-- Excerpted records --
◆ ◆ ◆ ◆

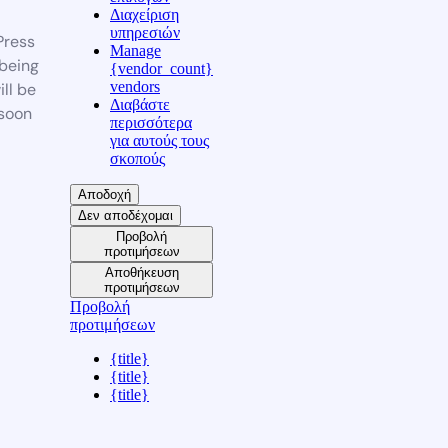
Διαχείριση
υπηρεσιών
ress
Manage
 being
{vendor_count}
vendors
ill be
Διαβάστε
soon
περισσότερα
για αυτούς τους
σκοπούς
Αποδοχή
Δεν αποδέχομαι
Προβολή
προτιμήσεων
Αποθήκευση
προτιμήσεων
Προβολή
προτιμήσεων
{title}
{title}
{title}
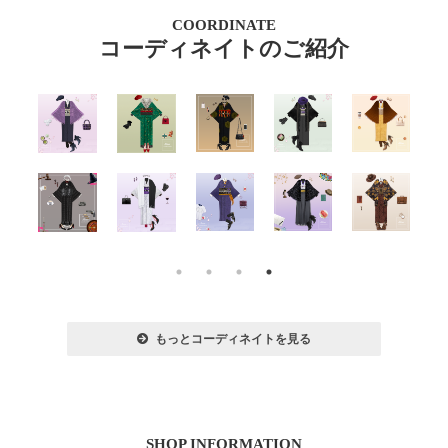
COORDINATE
コーディネイトのご紹介
もっとコーディネイトを見る
SHOP INFORMATION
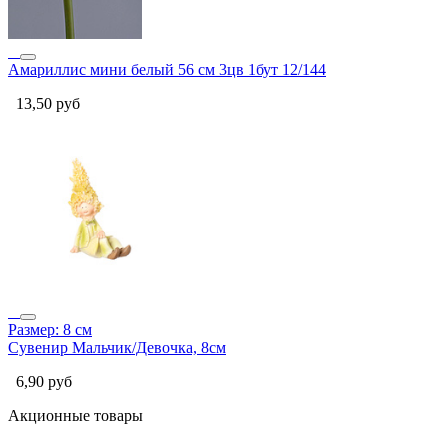
Амариллис мини белый 56 см 3цв 1бут 12/144
13,50
руб
Размер: 8 см
Сувенир Мальчик/Девочка, 8см
6,90
руб
Акционные товары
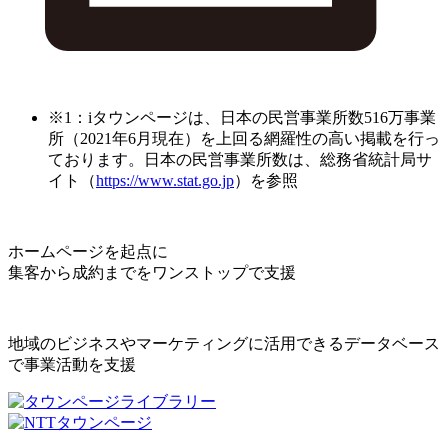
※1：iタウンページは、日本の民営事業所数516万事業
所（2021年6月現在）を上回る網羅性の高い掲載を行っ
ております。日本の民営事業所数は、総務省統計局サ
イト（
https://www.stat.go.jp
）を参照
ホームページを起点に
集客から成約までをワンストップで支援
地域のビジネスやマーケティングに活用できるデータベース
で事業活動を支援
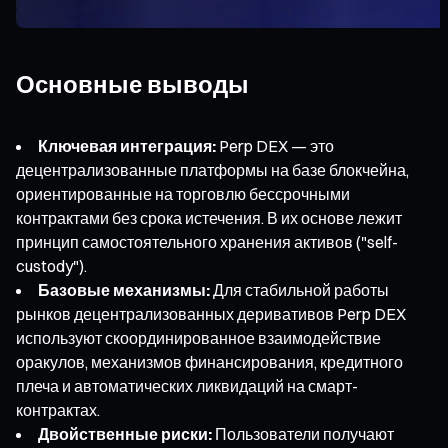
Основные выводы
Ключевая интеграция:
Perp DEX — это
децентрализованные платформы на базе блокчейна,
ориентированные на торговлю бессрочными
контрактами без срока истечения. В их основе лежит
принцип самостоятельного хранения активов ("self-
custody").
Базовые механизмы:
Для стабильной работы
рынков децентрализованных деривативов Perp DEX
используют скоординированное взаимодействие
оракулов, механизмов финансирования, кредитного
плеча и автоматических ликвидаций на смарт-
контрактах.
Двойственные риски:
Пользователи получают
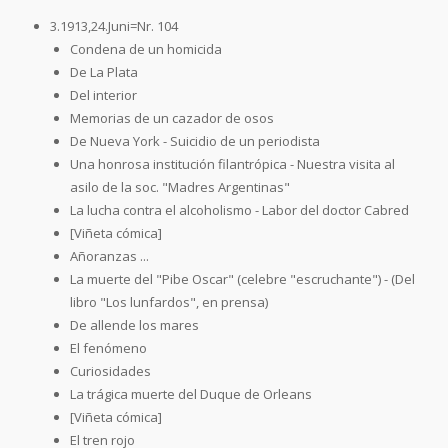
3.1913,24.Juni=Nr. 104
Condena de un homicida
De La Plata
Del interior
Memorias de un cazador de osos
De Nueva York - Suicidio de un periodista
Una honrosa institución filantrópica - Nuestra visita al
asilo de la soc. "Madres Argentinas"
La lucha contra el alcoholismo - Labor del doctor Cabred
[Viñeta cómica]
Añoranzas ...
La muerte del "Pibe Oscar" (celebre "escruchante") - (Del
libro "Los lunfardos", en prensa)
De allende los mares
El fenómeno
Curiosidades
La trágica muerte del Duque de Orleans
[Viñeta cómica]
El tren rojo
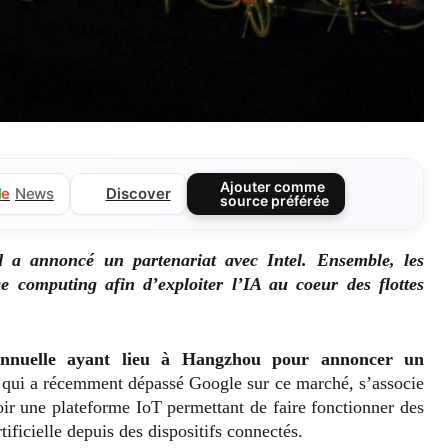
Ajouter comme
Discover
l
e
News
source préférée
 a annoncé un partenariat avec Intel. Ensemble, les
e computing afin d’exploiter l’IA au coeur des flottes
annuelle ayant lieu à Hangzhou pour annoncer un
 qui a récemment dépassé Google sur ce marché, s’associe
ir une plateforme IoT permettant de faire fonctionner des
ificielle depuis des dispositifs connectés.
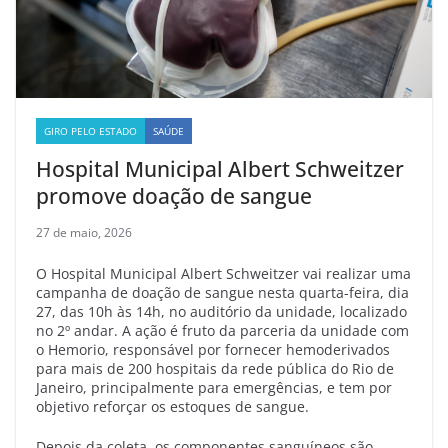
GIRO PELO ESTADO
SAÚDE
Hospital Municipal Albert Schweitzer
promove doação de sangue
27 de maio, 2026
O Hospital Municipal Albert Schweitzer vai realizar uma
campanha de doação de sangue nesta quarta-feira, dia
27, das 10h às 14h, no auditório da unidade, localizado
no 2º andar. A ação é fruto da parceria da unidade com
o Hemorio, responsável por fornecer hemoderivados
para mais de 200 hospitais da rede pública do Rio de
Janeiro, principalmente para emergências, e tem por
objetivo reforçar os estoques de sangue.
Depois da coleta, os componentes sanguíneos são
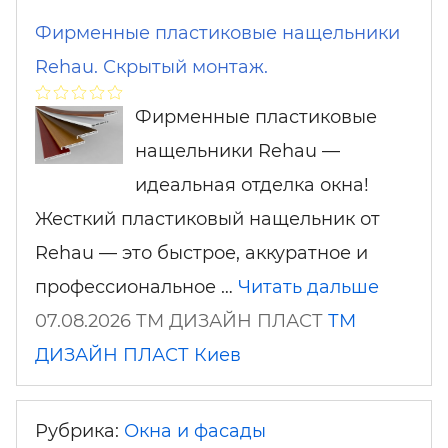
Фирменные пластиковые нащельники
Rehau. Скрытый монтаж.
Фирменные пластиковые
нащельники Rehau —
идеальная отделка окна!
Жесткий пластиковый нащельник от
Rehau — это быстрое, аккуратное и
профессиональное …
Читать дальше
07.08.2026 ТМ ДИЗАЙН ПЛАСТ
ТМ
ДИЗАЙН ПЛАСТ
Киев
Рубрика:
Окна и фасады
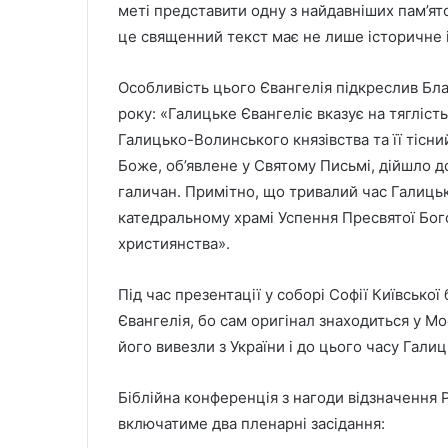
меті представити одну з найдавніших пам’ято
це священний текст має не лише історичне і
Особливість цього Євангелія підкреслив Бл
року: «Галицьке Євангеліє вказує на тяглість
Галицько-Волинського князівства та її тісни
Боже, об’явлене у Святому Письмі, дійшло д
галичан. Примітно, що тривалий час Галицьк
катедральному храмі Успення Пресвятої Бого
християнства».
Під час презентації у соборі Софії Київськ
Євангелія, бо сам оригінал знаходиться у М
його вивезли з України і до цього часу Гали
Біблійна конференція з нагоди відзначення 
включатиме два пленарні засідання:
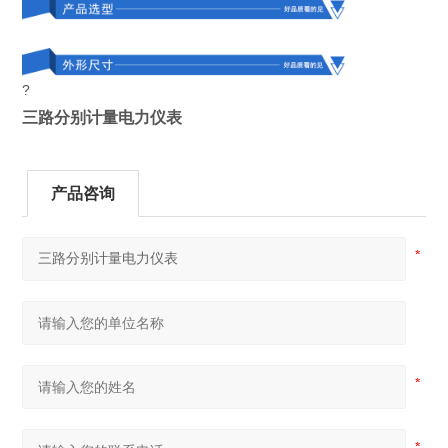
?
三路分别计量电力仪表
产品咨询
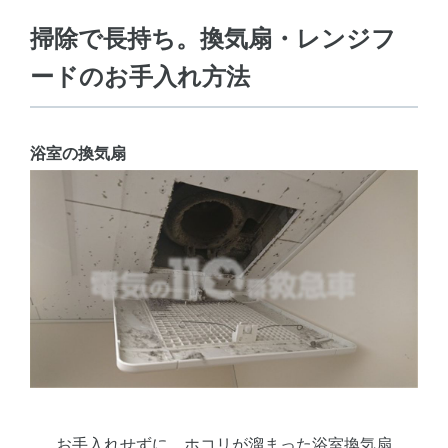
掃除で長持ち。換気扇・レンジフ
ードのお手入れ方法
浴室の換気扇
お手入れせずに、ホコリが溜まった浴室換気扇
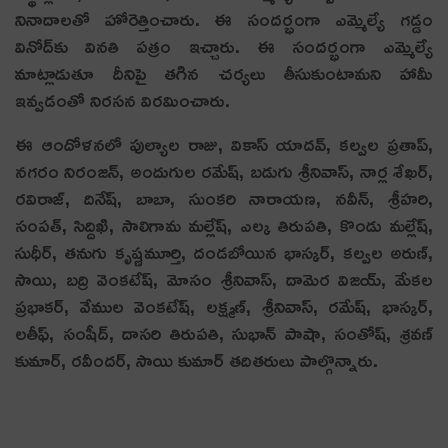
నినాదాల‌తో హోరెత్తించారు. ఈ సంద‌ర్భంగా ఎమ్మెల్యే గ‌డ్డం
వినోద్‌కు వినతి పత్రం ఇచ్చారు. ఈ సంద‌ర్భంగా ఎమ్మెల్యే
మాట్లాడుతూ దీనిపై తగిన చ‌ర్య‌లు తీసుకుంటామ‌ని హామీ
ఇవ్వ‌డంతో నిర‌స‌న విర‌మించారు.
ఈ ఆందోళ‌న‌లో పుల్యాల రాజు, వికాస్ యాద‌వ్‌, క‌ల్వ‌ల ప్ర‌తాప్‌,
న‌గ‌రం నిరంజ‌న్‌, అందుగుల ర‌మేష్‌, బ‌డుగు శ్రీ‌నివాస్‌, నార్ల శేఖ‌ర్,
ర‌విరాజ్‌, దినేష్‌, బాబా, సుంక‌రి నారాయ‌ణ‌, న‌వీన్‌, శ్రీ‌హ‌రి,
సంప‌త్, సిద్దిఖి, సాలిగామ మ‌ల్లేష్‌, ఎల్క తిరుప‌తి, కొండు మ‌ల్లేష్‌,
సుధీర్‌, త‌నుగు కృష్ణ‌మూర్తి, దండబోయిన భాస్క‌ర్‌, క‌ల్వ‌ల అరుణ్‌,
సాయి, బ‌ద్రి వెంక‌టేష్‌, మోసం శ్రీ‌నివాస్‌, దామెర విజ‌య్‌, మేక‌ల
ప్ర‌భాక‌ర్‌, వేముల వెంక‌టేష్‌, ల‌క్ష్మ‌ణ్‌, శ్రీ‌నివాస్‌, ర‌మేష్‌, భాస్క‌ర్‌,
ల‌తీఫ్, సంషీద్‌, దాస‌రి తిరుప‌తి, సుభాన్ పాషా, సంతోష్‌, శ్ర‌వ‌ణ్
కుమార్‌, ర‌వీంద‌ర్‌, సాయి కుమార్ త‌దిత‌రులు పాల్గొన్నారు.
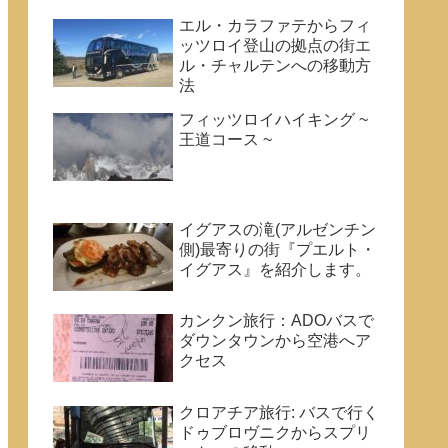
エル・カラファテからフィ
ッツロイ登山の拠点の街エ
ル・チャルテンへの移動方
法
フィッツロイハイキング ~
王道コース ~
イグアスの滝(アルゼンチン
側)最寄りの街『プエルト・
イグアス』を紹介します。
カンクン旅行：ADOバスで
ダウンタウンから空港へア
クセス
クロアチア旅行: バスで行く
ドゥブロヴニクからスプリ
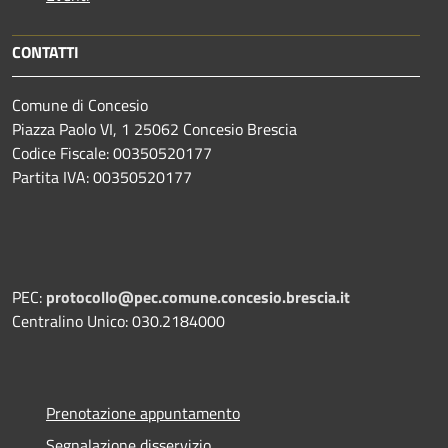
CONTATTI
Comune di Concesio
Piazza Paolo VI, 1 25062 Concesio Brescia
Codice Fiscale: 00350520177
Partita IVA: 00350520177
PEC:
protocollo@pec.comune.concesio.brescia.it
Centralino Unico: 030.2184000
Prenotazione appuntamento
Segnalazione disservizio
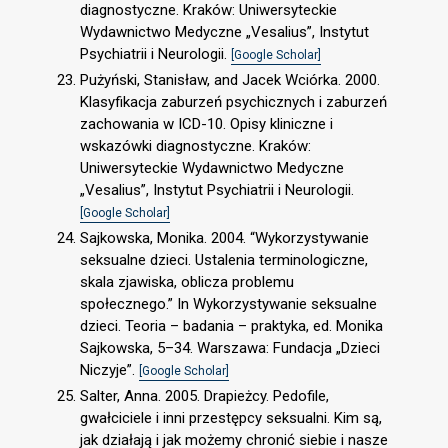
diagnostyczne. Kraków: Uniwersyteckie
Wydawnictwo Medyczne „Vesalius”, Instytut
Psychiatrii i Neurologii.
[Google Scholar]
Pużyński, Stanisław, and Jacek Wciórka. 2000.
Klasyfikacja zaburzeń psychicznych i zaburzeń
zachowania w ICD-10. Opisy kliniczne i
wskazówki diagnostyczne. Kraków:
Uniwersyteckie Wydawnictwo Medyczne
„Vesalius”, Instytut Psychiatrii i Neurologii.
[Google Scholar]
Sajkowska, Monika. 2004. “Wykorzystywanie
seksualne dzieci. Ustalenia terminologiczne,
skala zjawiska, oblicza problemu
społecznego.” In Wykorzystywanie seksualne
dzieci. Teoria – badania – praktyka, ed. Monika
Sajkowska, 5–34. Warszawa: Fundacja „Dzieci
Niczyje”.
[Google Scholar]
Salter, Anna. 2005. Drapieżcy. Pedofile,
gwałciciele i inni przestępcy seksualni. Kim są,
jak działają i jak możemy chronić siebie i nasze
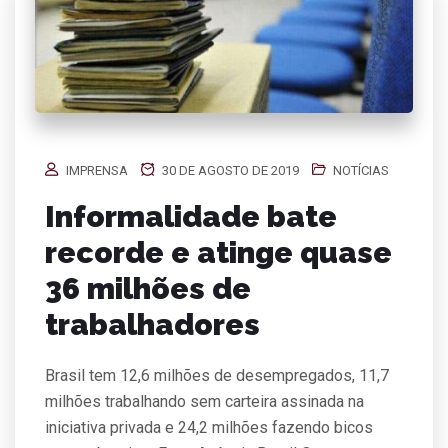
IMPRENSA
30 DE AGOSTO DE 2019
NOTÍCIAS
Informalidade bate
recorde e atinge quase
36 milhões de
trabalhadores
Brasil tem 12,6 milhões de desempregados, 11,7
milhões trabalhando sem carteira assinada na
iniciativa privada e 24,2 milhões fazendo bicos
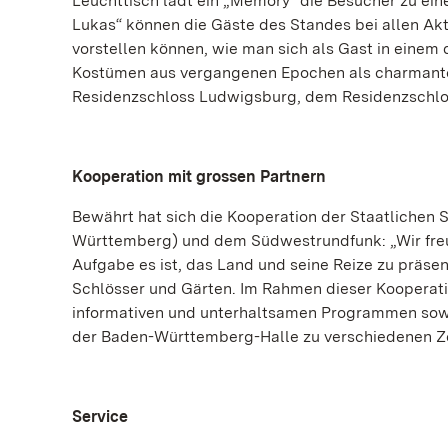
Leuchttisch lädt ein „Memory“ die Besucher zu ein
Lukas“ können die Gäste des Standes bei allen Ak
vorstellen können, wie man sich als Gast in einem
Kostümen aus vergangenen Epochen als charmante B
Residenzschloss Ludwigsburg, dem Residenzschlo
Kooperation mit grossen Partnern
Bewährt hat sich die Kooperation der Staatlichen
Württemberg) und dem Südwestrundfunk: „Wir freu
Aufgabe es ist, das Land und seine Reize zu präse
Schlösser und Gärten. Im Rahmen dieser Kooperati
informativen und unterhaltsamen Programmen so
der Baden-Württemberg-Halle zu verschiedenen Ze
Service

◆ ◆ ◆ ◆

-- Problem to solve --
Retype verbatim only the lines beginning with the line that contains "gwałciciele i inni" and ending with the last line of the listing above; pictures are to be excluded.

-- Response to this exercise --
gwałciciele i inni przestępcy seksualni. Kim są,
jak działają i jak możemy chronić siebie i nasze
IMPRENSA
30 DE AGOSTO DE 2019
NOTÍCIAS
Informalidade bate
recorde e atinge quase
36 milhões de
trabalhadores
Brasil tem 12,6 milhões de desempregados, 11,7
milhões trabalhando sem carteira assinada na
iniciativa privada e 24,2 milhões fazendo bicos
Leuchttisch lädt ein „Memory“ die Besucher zu ein
Lukas“ können die Gäste des Standes bei allen Ak
vorstellen können, wie man sich als Gast in einem
Kostümen aus vergangenen Epochen als charmante B
Residenzschloss Ludwigsburg, dem Residenzschlo
Kooperation mit grossen Partnern
Bewährt hat sich die Kooperation der Staatlichen
Württemberg) und dem Südwestrundfunk: „Wir freu
Aufgabe es ist, das Land und seine Reize zu präse
Schlösser und Gärten. Im Rahmen dieser Kooperati
informativen und unterhaltsamen Programmen so
der Baden-Württemberg-Halle zu verschiedenen Ze
Service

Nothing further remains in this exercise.